To execute a simple genus 1 reconstruction example:
python train.py --config configs/bob.json
To visualize the training progress on Windows:
python train.py --config configs/bob.json --display-interval 20
Datasets
The project includes configurations for reproducing the main results using various datasets:
- NeRF Synthetic Dataset: Utilized for view interpolation results. Available for download via a Google Drive link provided in the documentation.
- NeRD Dataset: Contains real-world photogrammetric data with imperfect segmentation masks.
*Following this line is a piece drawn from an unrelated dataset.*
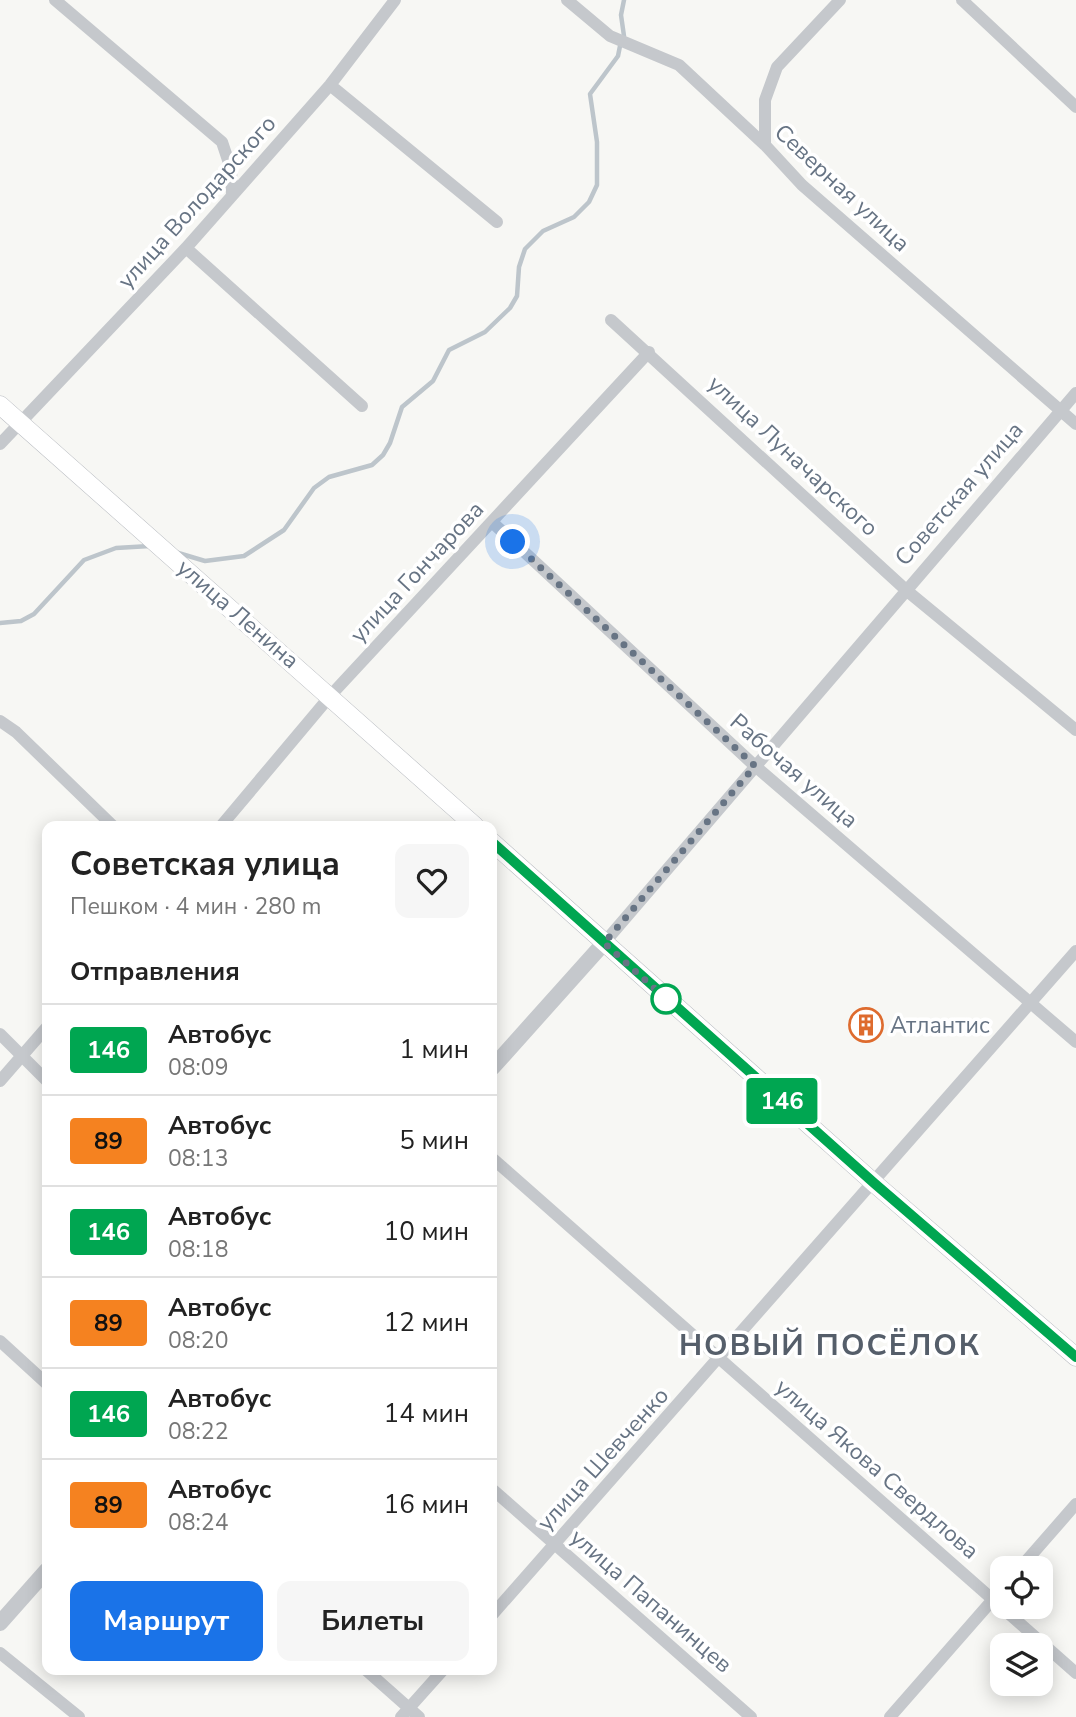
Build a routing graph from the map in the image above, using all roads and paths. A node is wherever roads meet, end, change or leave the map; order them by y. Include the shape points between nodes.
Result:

It is accessible by cloning from GitHub and resizing the images.
Automated Dataset Setup
You can automatically download and preprocess all datasets by running the following script:
activate dmodel
cd data
python download_datasets.py
Server Deployment
nvdiffrec can also be deployed using Docker. To set up:
- Build the Docker image:
cd docker
./make_image.sh nvdiffrec:v1
- Start an interactive Docker container:
docker run --gpus device=0 -it --rm -v /raid:/raid -it nvdiffrec:v1 bash
For detached Docker runs, specify your preferred device and command configurations.
Conclusion
nvdiffrec is an advanced project aimed at precise 3D model extraction from images. With continuous updates and the support of various datasets and implementation options, it is a versatile tool for researchers and practitioners in 3D modeling and computer vision.